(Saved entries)
* BEGIN *

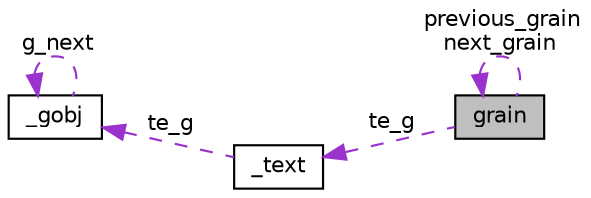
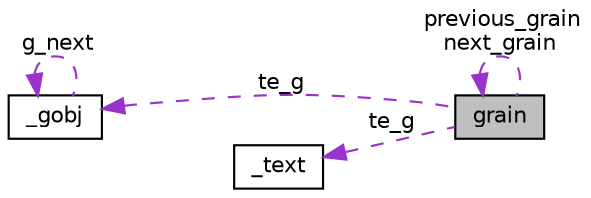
  digraph {
    rankdir=LR
    node [color=black fillcolor=white fontname=Helvetica fontsize=10 shape=record style=filled]
    edge [color=darkorchid3 dir=back fontname=Helvetica fontsize=10 labelfontname=Helvetica labelfontsize=10 style=dashed]
    n1 [fillcolor=grey75 fontcolor=black height=0.2 label=grain width=0.4]
    n2 [height=0.2 label=_text width=0.4]
    n3 [height=0.2 label=_gobj width=0.4]
    n1 -> n1 [label=" previous_grain\nnext_grain"]
    n2 -> n1 [label=" te_g"]
-   n3 -> n2 [label=" te_g"]
+   n3 -> n1 [label=" te_g"]
    n3 -> n3 [label=" g_next"]
  }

* END *

Reproduce every line of the items above verbatim, omitting the pictures from your answer.

  digraph {
    rankdir=LR
    node [color=black fillcolor=white fontname=Helvetica fontsize=10 shape=record style=filled]
    edge [color=darkorchid3 dir=back fontname=Helvetica fontsize=10 labelfontname=Helvetica labelfontsize=10 style=dashed]
    n1 [fillcolor=grey75 fontcolor=black height=0.2 label=grain width=0.4]
    n2 [height=0.2 label=_text width=0.4]
    n3 [height=0.2 label=_gobj width=0.4]
    n1 -> n1 [label=" previous_grain\nnext_grain"]
    n2 -> n1 [label=" te_g"]
-   n3 -> n2 [label=" te_g"]
+   n3 -> n1 [label=" te_g"]
    n3 -> n3 [label=" g_next"]
  }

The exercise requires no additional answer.